Les fumeurs de cannabis présentaient plus d’emphysème et de carcinome de mauvais pronostics comme des carcinomes peu différenciés à grandes cellulesDre Pradère
En comparant les trois groupes de patients, les fumeurs de cannabis et tabac, les fumeurs de tabac seul, et les non-fumeurs, les résultats ont montré que le groupe de patients qui fumait du cannabis – très important en proportion –, comportait plus d’hommes, avait fumé autant de tabac que les fumeurs de tabac seul sur les données déclaratives, mais présentait plus d’emphysème et de carcinome de mauvais pronostics comme des carcinomes peu différenciés à grandes cellules.
« Les tumeurs étaient situées plus souvent dans les lobes supérieurs, là où se concentrent la majorité de ce que l’on inhale. Et puis à la fois leur chirurgie, leur temps opératoire, la durée d’hospitalisation était plus longue, probablement parce que le poumon sous-jacent était plus abîmé », signale l’oratrice.
Résultats confirmés par une étude sur 150 patients
De ce travail a découlé une étude prospective multicentrique et validée, soutenue par l’INCa. Celle-ci a inclus 150 patients avec un cancer pulmonaire primitif et un âge au diagnostic de moins de 60 ans. « Nous avons mis en place une collaboration avec le service de toxicologie du Pr Jean-Claude Alvarez à l’hôpital de Garches (95) de façon à obtenir une caractérisation précise des patients, avec des analyses toxicologiques sur les cheveux mais aussi un auto-questionnaire qui était donné aux patients et qu’ils renseignaient façon anonyme en dehors du cabinet médical », explique la Dre Pradère. L’objectif était d’étudier à la fois à la prévalence de la consommation de cannabis mais aussi de comprendre si le cancer du poumon du fumeur de cannabis était différent du cancer du poumon du fumeur de tabac.
Bien que le manuscrit soit en cours de revue, l’oratrice a présenté de premiers résultats. Lesquels confirment « l’énorme prévalence de la consommation de cannabis dans cette population de jeunes patients qui souffrent de ce cancer hautement létal qu’est le cancer du poumon, avec 38 % de fumeurs de cannabis dans l’étude. Ces patients fumaient en médiane 4 joints par jour sur une durée médiane de 26 ans ».
L’observation de l’état des poumons a montré que les fumeurs de cannabis avaient plus souvent de l’emphysème, et de l’emphysème bulleux qui occasionne aussi un sur-risque de pneumothorax. De même, la fonction respiratoire montrait une altération plus importante de la diffusion des gaz dans le poumon comparé à des fumeurs de tabac et ce alors même que, alors même que les niveaux d’exposition au tabac étaient identiques.
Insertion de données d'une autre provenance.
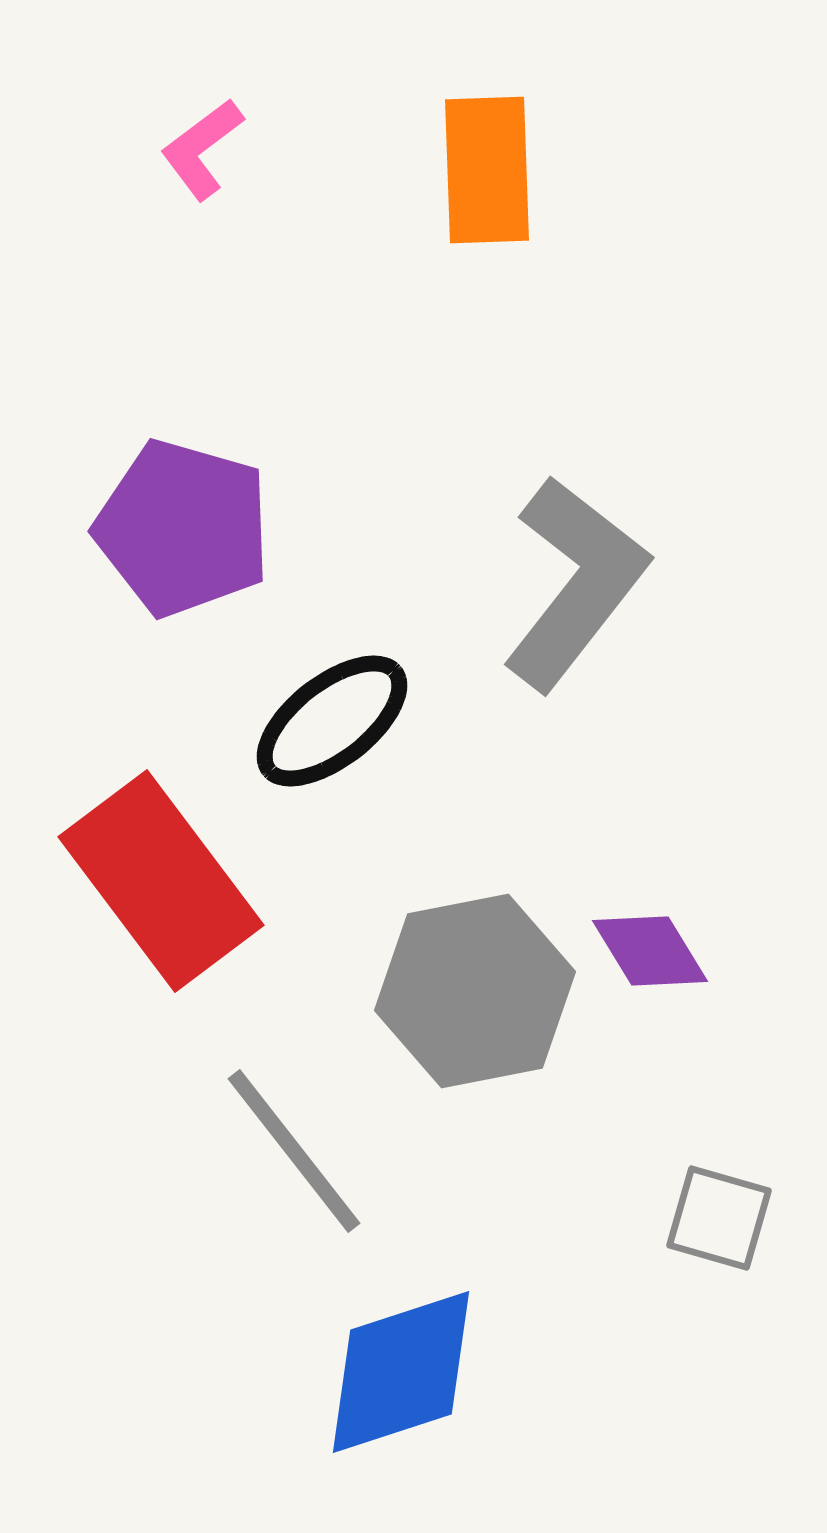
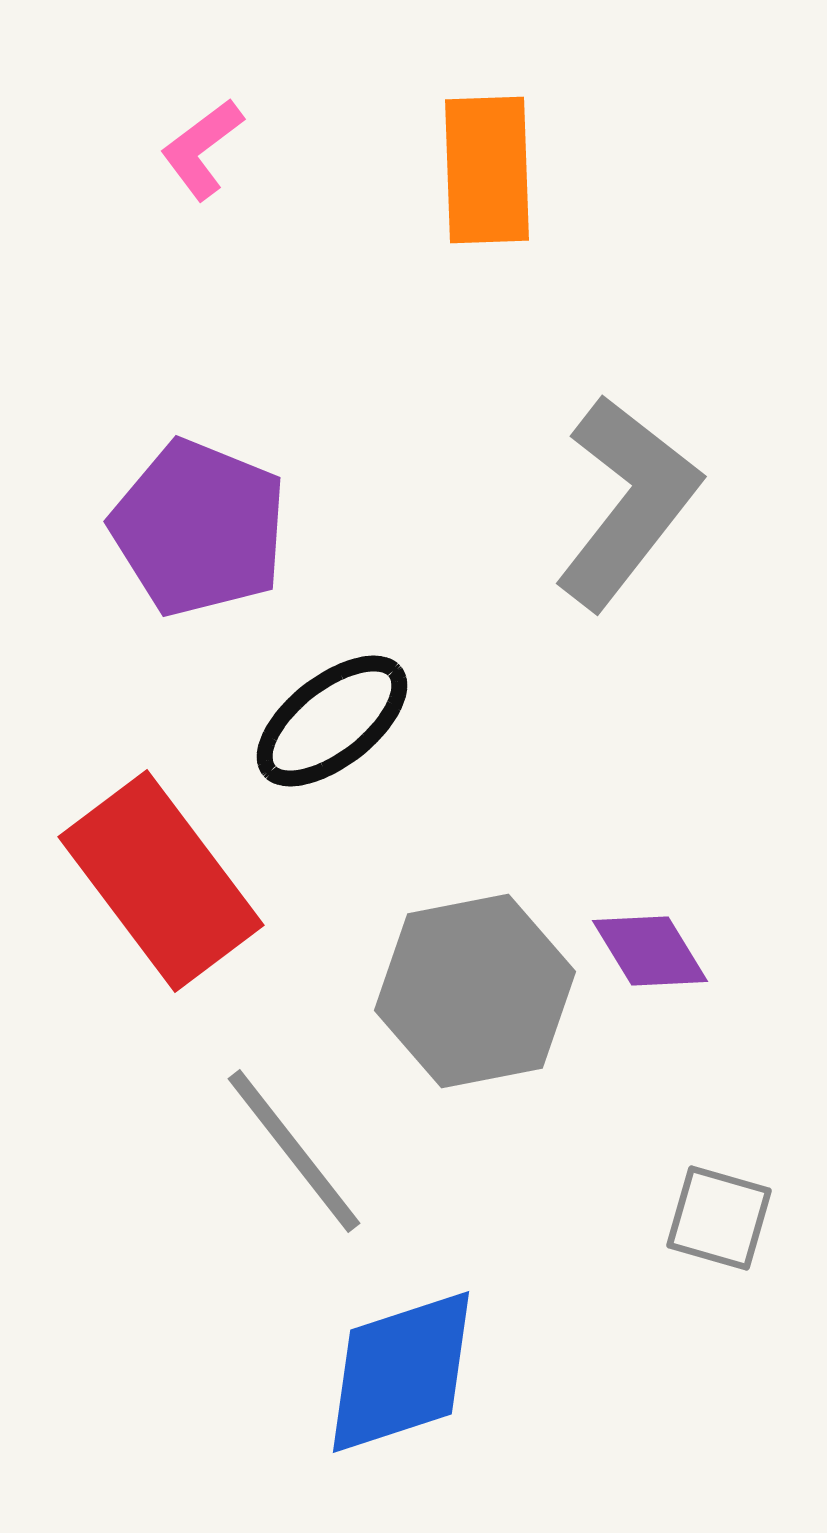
purple pentagon: moved 16 px right; rotated 6 degrees clockwise
gray L-shape: moved 52 px right, 81 px up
Les chercheurs ont aussi confirmé que les patients fumeurs de cannabis souffraient plus souvent d’un cancer de mauvais pronostic, comme les carcinomes peu différenciés et carcinomes de type sarcomatoïde.
La Dre Pradère note que ses travaux s’inscrivent dans un mouvement qui, depuis peu, regarde de plus près la question des effets potentiellement néfastes du cannabis – en témoigne la dernière édition de l’étude française KBP . Elle considère cependant que les pneumologues ne se sont pas suffisamment emparés de cette question, et ne sont pas encore capables d’offrir des réponses claires aux patients et de les accompagner dans le sevrage cannabinique, qui est très compliqué, souvent plus compliqué en pratique que celui du tabac. « Je pense que c’est un sujet sur lequel on doit progresser dans la communauté » a-t-elle conclu.